任务要求
1. 请将原文节选中以“void Left_Rotate(PRBTree A, PRBTree& root)”开头的函数改写为简明的步骤列表，保留其主要操作。
2. 列出原文节选中结构体 RBTree 所含的全部成员名称。
3. 按照原文节选，若一个结点为红色，其左右两个子结点应是什么颜色？

原文节选
▶
4) 如果一个结点是红色的,那么它的左右两个子结点的颜色是黑色的
5) 对于每个结点而言,从这个结点到叶子结点的任何路径上的黑色结点
的数目相同
-------------------------------------------------------------*/
#include <stdio.h>
#include <stdlib.h>
#include <time.h>
typedef int KEY;
enum NODECOLOR
{
BLACK = 0,
RED = 1
};
typedef struct RBTree
{
struct RBTree *parent;
struct RBTree *left, *right;
KEY key;
NODECOLOR color;
}RBTree, *PRBTree;
PRBTree RB_InsertNode(PRBTree root, KEY key);
PRBTree RB_InsertNode_Fixup(PRBTree root, PRBTree z);
PRBTree RB_DeleteNode(PRBTree root, KEY key);
PRBTree RB_DeleteNode_Fixup(PRBTree root, PRBTree x , PRBTree x_parent);
PRBTree Find_Node(PRBTree root, KEY key);
void Left_Rotate(PRBTree A, PRBTree& root);
void Right_Rotate(PRBTree A, PRBTree& root);
void Mid_Visit(PRBTree T);
void Mid_DeleteTree(PRBTree T);
void Print_Node(PRBTree node);
/*-----------------------------------------------------------
| A B
| / \ ==> / \
| a B A y
| / \ / \
| b y a b
-----------------------------------------------------------*/
void Left_Rotate(PRBTree A, PRBTree& root)
{
PRBTree B;
B = A->right;
A->right = B->left;
if (NULL != B->left)
B->left->parent = A;
B->parent = A->parent;
// 这样三个判断连在一起避免了A->parent = NULL的情况
if (A == root)
{
root = B;
}
else if (A == A->parent->left)
{
A->parent->left = B;
}
else
{
A->parent->right = B;
}
B->left = A;
A->parent = B;
}
/*-----------------------------------------------------------
| A B
| / \ / \
| B y ==> a A
| / \ / \
|a b b y
-----------------------------------------------------------*/
void Right_Rotate(PRBTree A, PRBTree& root)
◀
数据行
▶
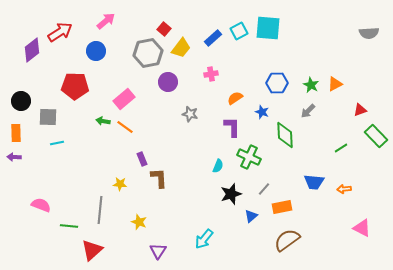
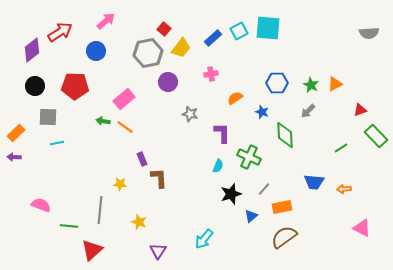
black circle at (21, 101): moved 14 px right, 15 px up
purple L-shape at (232, 127): moved 10 px left, 6 px down
orange rectangle at (16, 133): rotated 48 degrees clockwise
brown semicircle at (287, 240): moved 3 px left, 3 px up
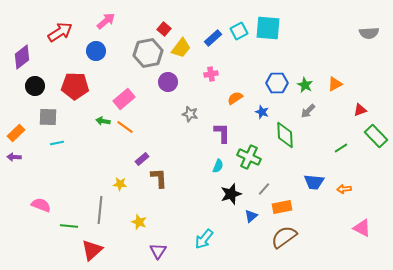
purple diamond at (32, 50): moved 10 px left, 7 px down
green star at (311, 85): moved 6 px left
purple rectangle at (142, 159): rotated 72 degrees clockwise
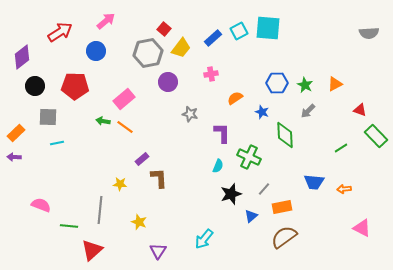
red triangle at (360, 110): rotated 40 degrees clockwise
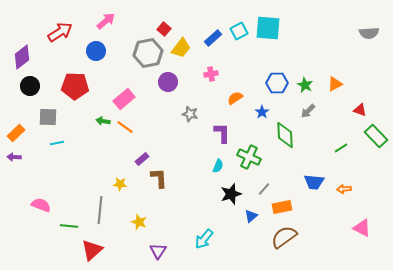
black circle at (35, 86): moved 5 px left
blue star at (262, 112): rotated 16 degrees clockwise
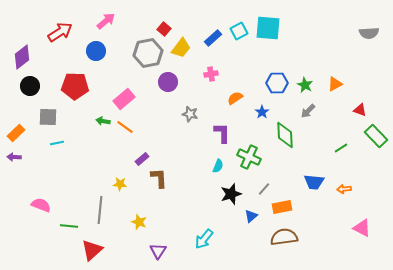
◀
输出结果
1.
1. 令 B 为 A 的右子结点。
2. 将 A 的右子结点设为 B 的左子结点；若 B 的左子结点不为空，则将其父结点设为 A。
3. 将 B 的父结点设为 A 的父结点。
4. 若 A 为根，则根改为 B；否则，若 A 是其父结点的左子结点，则将该父结点的左子结点设为 B；其余情况下，将该父结点的右子结点设为 B。
5. 将 B 的左子结点设为 A，并将 A 的父结点设为 B。

2. parent、left、right、key、color

3. 黑色。